◆ **Information supplied**:
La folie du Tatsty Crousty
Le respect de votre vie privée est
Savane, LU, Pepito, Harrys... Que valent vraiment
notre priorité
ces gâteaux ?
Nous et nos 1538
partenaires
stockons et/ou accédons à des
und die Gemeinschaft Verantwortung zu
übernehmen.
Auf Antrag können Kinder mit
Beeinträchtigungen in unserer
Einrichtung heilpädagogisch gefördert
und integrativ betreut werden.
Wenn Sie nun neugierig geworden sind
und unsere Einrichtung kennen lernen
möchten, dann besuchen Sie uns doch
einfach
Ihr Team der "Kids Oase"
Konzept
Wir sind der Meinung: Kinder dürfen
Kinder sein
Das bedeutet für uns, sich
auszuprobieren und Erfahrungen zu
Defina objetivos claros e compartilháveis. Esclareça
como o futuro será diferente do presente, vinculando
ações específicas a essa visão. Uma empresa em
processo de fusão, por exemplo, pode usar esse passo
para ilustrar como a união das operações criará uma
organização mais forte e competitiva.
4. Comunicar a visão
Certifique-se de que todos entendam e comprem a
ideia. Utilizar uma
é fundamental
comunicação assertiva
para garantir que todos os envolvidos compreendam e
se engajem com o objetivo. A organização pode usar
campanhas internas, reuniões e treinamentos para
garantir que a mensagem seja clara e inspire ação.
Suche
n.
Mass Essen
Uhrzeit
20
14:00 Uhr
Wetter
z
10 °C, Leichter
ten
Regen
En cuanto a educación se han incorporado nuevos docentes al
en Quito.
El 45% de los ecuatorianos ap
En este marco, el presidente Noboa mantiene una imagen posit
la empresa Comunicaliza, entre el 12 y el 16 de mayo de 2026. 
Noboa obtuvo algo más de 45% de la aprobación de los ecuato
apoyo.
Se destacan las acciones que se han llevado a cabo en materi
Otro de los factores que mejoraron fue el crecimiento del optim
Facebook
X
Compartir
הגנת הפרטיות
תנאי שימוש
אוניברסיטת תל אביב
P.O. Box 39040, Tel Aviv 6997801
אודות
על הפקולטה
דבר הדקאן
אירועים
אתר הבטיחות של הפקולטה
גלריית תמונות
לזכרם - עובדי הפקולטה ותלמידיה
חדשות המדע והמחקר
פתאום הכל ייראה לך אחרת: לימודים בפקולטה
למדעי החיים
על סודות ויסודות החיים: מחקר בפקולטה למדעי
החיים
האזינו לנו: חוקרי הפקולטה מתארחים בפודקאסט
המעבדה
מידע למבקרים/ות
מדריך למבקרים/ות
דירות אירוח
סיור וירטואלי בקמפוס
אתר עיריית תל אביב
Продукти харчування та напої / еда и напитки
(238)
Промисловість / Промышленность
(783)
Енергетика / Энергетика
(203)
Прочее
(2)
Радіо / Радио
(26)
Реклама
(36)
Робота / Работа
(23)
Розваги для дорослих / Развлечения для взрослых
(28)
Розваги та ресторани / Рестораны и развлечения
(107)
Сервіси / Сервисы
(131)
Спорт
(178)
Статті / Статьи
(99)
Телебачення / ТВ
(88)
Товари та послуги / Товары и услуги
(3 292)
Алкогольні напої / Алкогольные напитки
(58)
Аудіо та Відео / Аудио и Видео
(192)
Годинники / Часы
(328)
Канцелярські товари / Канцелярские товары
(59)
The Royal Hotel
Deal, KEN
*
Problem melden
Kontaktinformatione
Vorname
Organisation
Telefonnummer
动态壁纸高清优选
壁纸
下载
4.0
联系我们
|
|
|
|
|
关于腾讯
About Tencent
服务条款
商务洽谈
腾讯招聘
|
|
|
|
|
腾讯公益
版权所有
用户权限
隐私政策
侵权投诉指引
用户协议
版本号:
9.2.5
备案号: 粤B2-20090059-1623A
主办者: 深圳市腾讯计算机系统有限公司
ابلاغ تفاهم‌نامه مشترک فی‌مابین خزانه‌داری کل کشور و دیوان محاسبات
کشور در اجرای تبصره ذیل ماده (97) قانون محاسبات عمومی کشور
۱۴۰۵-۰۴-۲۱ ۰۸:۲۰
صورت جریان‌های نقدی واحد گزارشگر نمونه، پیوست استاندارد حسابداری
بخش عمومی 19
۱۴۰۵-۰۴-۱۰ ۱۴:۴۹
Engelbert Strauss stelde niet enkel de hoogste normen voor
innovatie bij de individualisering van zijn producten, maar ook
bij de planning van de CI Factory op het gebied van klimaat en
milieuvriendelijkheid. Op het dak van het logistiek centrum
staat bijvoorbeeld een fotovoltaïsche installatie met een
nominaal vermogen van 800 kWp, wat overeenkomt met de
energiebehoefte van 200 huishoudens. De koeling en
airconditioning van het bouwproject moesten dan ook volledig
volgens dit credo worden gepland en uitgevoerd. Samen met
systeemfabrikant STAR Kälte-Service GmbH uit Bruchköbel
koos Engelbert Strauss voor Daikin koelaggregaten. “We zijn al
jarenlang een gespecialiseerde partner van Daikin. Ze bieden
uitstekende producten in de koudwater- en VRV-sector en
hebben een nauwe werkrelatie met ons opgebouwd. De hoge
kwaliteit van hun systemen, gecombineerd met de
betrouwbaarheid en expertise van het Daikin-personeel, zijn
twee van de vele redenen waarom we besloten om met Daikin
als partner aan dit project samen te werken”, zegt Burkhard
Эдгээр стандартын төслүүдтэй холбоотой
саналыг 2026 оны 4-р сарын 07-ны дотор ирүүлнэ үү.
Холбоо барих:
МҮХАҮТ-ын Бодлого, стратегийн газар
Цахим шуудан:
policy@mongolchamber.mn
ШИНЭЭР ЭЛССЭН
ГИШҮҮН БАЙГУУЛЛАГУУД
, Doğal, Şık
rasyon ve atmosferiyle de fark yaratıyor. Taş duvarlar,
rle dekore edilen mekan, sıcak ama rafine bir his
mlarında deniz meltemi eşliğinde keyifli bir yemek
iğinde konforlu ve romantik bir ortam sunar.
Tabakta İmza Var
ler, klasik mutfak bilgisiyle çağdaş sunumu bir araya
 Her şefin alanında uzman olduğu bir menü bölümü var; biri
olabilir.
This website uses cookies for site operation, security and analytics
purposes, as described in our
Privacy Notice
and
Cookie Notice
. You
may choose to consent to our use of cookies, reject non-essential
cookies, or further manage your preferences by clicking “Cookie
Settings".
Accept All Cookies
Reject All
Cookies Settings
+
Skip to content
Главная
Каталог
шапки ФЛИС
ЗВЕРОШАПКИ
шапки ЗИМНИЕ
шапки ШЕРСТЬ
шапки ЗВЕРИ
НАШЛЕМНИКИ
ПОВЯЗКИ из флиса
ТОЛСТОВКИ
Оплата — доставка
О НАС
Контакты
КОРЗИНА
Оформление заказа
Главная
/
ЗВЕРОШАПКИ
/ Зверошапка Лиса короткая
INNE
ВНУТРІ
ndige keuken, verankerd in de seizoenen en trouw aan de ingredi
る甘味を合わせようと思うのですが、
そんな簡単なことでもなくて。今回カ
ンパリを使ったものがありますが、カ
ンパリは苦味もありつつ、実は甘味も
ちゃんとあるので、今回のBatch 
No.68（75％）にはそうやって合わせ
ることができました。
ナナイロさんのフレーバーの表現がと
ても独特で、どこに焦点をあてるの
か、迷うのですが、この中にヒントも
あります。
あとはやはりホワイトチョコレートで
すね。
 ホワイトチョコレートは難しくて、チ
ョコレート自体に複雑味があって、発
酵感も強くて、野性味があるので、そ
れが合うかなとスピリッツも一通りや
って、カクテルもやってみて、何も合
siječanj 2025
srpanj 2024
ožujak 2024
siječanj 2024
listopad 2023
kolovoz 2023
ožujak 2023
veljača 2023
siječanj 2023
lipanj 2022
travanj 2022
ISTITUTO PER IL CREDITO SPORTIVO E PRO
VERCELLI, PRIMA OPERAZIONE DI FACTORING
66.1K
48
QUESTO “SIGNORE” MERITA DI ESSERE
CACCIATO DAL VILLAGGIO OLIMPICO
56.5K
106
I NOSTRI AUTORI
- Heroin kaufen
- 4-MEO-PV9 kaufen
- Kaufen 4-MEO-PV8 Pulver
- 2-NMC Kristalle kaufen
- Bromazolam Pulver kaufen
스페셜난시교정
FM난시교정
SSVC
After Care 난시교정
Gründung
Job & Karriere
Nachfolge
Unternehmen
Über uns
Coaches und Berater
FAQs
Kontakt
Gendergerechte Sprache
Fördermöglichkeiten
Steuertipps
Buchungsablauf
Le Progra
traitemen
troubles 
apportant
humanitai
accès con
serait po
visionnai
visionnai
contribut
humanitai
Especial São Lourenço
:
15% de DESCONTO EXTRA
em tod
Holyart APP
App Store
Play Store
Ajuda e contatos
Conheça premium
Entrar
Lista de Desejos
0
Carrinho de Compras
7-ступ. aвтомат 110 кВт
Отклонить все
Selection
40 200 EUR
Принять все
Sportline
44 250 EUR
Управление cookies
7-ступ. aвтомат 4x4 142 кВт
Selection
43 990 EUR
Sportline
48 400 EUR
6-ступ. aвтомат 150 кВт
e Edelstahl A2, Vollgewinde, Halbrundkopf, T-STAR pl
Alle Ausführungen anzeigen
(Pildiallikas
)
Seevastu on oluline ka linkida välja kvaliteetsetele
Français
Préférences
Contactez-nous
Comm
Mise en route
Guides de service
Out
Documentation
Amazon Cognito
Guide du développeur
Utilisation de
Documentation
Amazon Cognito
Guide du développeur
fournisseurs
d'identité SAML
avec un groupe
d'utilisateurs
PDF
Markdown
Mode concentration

◆ **Task objective**:
Rewrite the data from its first line through the line containing "Defina objetivos claros", including that line, with "Einrichtung" replaced by "Kita". Leave everything else as it is.

◆ **Solved problem**:
La folie du Tatsty Crousty
Le respect de votre vie privée est
Savane, LU, Pepito, Harrys... Que valent vraiment
notre priorité
ces gâteaux ?
Nous et nos 1538
partenaires
stockons et/ou accédons à des
und die Gemeinschaft Verantwortung zu
übernehmen.
Auf Antrag können Kinder mit
Beeinträchtigungen in unserer
Kita heilpädagogisch gefördert
und integrativ betreut werden.
Wenn Sie nun neugierig geworden sind
und unsere Kita kennen lernen
möchten, dann besuchen Sie uns doch
einfach
Ihr Team der "Kids Oase"
Konzept
Wir sind der Meinung: Kinder dürfen
Kinder sein
Das bedeutet für uns, sich
auszuprobieren und Erfahrungen zu
Defina objetivos claros e compartilháveis. Esclareça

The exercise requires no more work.